I was going to suggest to do something like:

import std;

string compileError(string msg) {
  import std.format;
  return format("static assert(0,%(%s%));",[msg]);
}

auto doGreatThings(T)(T x)
{
    static if(is(T==int))
    {
        return "great things!";
    }
    else mixin(compileError("Invalid type."));
}

void main()
{
   doGreatThings!int(123).writeln;
   doGreatThings!string("oh dear").writeln;
}

But (a) why should you need to and (b) this makes the message more obscure.

onlineapp.d-mixin-14(14): Error: static assert: "Invalid type."
onlineapp.d(20): instantiated from here: doGreatThings!string

And then suddenly everyone has their own version of compileError.

There's no reason the compiler can't check whether the first expression given evaluates to string and if so then the first argument moves to the second argument and the first argument becomes 0.

extern (D) this(const ref Loc loc, Expression exp, Expression msg)

May 31, 2022

On Tuesday, 31 May 2022 at 08:51:45 UTC, realhet wrote:

>

Hi,

In my framework I just found a dozen of compile time error handling like:

...else static assert("Invalid type");

This compiles without error. And it was useless for detecting errors because I forgot the first "false" or "0" parameter.

The first is the assert condition, the message is opt.

>

I think it is because of the weird case of "every string casted to bool is true".

string s1;
string s2 = string.init; // Equivalent
string s3 = null; // Equivalent

string s4 = "";

assert(s1, "This fails");
assert(s2, "This fails too");
assert(s3, "This fails too");
assert(s4, "This pass");

>

There is an example in Phobos also: https://github.com/dlang/phobos/blob/master/std/uni/package.d
at line 8847: static assert("Unknown normalization form "~norm);

It is easy to make this mistake, but does static assert(string) has any meaningful use cases?

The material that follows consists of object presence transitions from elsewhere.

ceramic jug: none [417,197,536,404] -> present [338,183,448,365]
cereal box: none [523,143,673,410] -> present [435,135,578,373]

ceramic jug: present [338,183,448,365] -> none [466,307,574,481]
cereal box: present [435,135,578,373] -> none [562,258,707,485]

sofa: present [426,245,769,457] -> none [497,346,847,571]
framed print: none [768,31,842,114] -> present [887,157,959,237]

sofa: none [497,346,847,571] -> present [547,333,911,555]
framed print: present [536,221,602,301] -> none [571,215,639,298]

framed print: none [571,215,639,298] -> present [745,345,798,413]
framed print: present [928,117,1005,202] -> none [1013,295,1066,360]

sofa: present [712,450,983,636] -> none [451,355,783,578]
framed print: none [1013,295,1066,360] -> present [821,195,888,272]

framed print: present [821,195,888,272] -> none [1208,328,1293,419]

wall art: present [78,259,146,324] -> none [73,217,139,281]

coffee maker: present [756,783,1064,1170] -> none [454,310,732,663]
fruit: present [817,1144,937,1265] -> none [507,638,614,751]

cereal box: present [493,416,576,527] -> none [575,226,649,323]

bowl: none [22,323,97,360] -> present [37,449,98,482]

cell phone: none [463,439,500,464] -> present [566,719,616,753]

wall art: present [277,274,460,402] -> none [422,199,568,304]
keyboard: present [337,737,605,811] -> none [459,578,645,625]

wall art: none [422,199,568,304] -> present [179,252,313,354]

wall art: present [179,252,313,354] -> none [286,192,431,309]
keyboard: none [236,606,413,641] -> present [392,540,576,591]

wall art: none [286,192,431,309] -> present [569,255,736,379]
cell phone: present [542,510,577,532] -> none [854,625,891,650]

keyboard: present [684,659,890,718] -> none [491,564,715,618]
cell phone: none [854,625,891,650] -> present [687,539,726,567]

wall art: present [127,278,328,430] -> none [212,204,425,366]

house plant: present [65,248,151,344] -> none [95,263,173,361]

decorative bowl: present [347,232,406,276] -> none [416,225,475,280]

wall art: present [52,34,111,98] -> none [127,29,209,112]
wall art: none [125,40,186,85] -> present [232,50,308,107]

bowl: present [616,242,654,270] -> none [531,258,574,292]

Check if that string is init.

Andrea

May 31, 2022

On Tuesday, 31 May 2022 at 09:35:30 UTC, Andrea Fontana wrote:

>

On Tuesday, 31 May 2022 at 08:51:45 UTC, realhet wrote:
Check if that string is init.

assert("", "cool");
assert("ehh", "cool");
assert(string.init, "Not cool");

I feel some "JavaScript equality operator" vibes in this :D
Anyways, I will be extra careful with these.

May 31, 2022

On Tuesday, 31 May 2022 at 09:52:10 UTC, realhet wrote:

>

On Tuesday, 31 May 2022 at 09:35:30 UTC, Andrea Fontana wrote:

>

On Tuesday, 31 May 2022 at 08:51:45 UTC, realhet wrote:
Check if that string is init.

assert("", "cool");
assert("ehh", "cool");
assert(string.init, "Not cool");

I feel some "JavaScript equality operator" vibes in this :D
Anyways, I will be extra careful with these.

assert(string.init is null) is the answer :)

May 31, 2022

On Tuesday, 31 May 2022 at 08:51:45 UTC, realhet wrote:

>

Hi,

In my framework I just found a dozen of compile time error handling like:

...else static assert("Invalid type");

This compiles without error. And it was useless for detecting errors because I forgot the first "false" or "0" parameter.

I think it is because of the weird case of "every string casted to bool is true".

There is an example in Phobos also: https://github.com/dlang/phobos/blob/master/std/uni/package.d
at line 8847: static assert("Unknown normalization form "~norm);

It is easy to make this mistake, but does static assert(string) has any meaningful use cases?

This is what Zig does, actually:

https://ziglang.org/documentation/0.9.1/#compileError

const std = @import("std");
const expect = std.testing.expect;

test "comptime vars" {
    var x: i32 = 1;
    comptime var y: i32 = 1;

    x += 1;
    y += 1;

    try expect(x == 2);
    try expect(y == 2);

    if (y != 2) {
        // This compile error never triggers because y is a comptime variable,
        // and so `y != 2` is a comptime value, and this if is statically evaluated.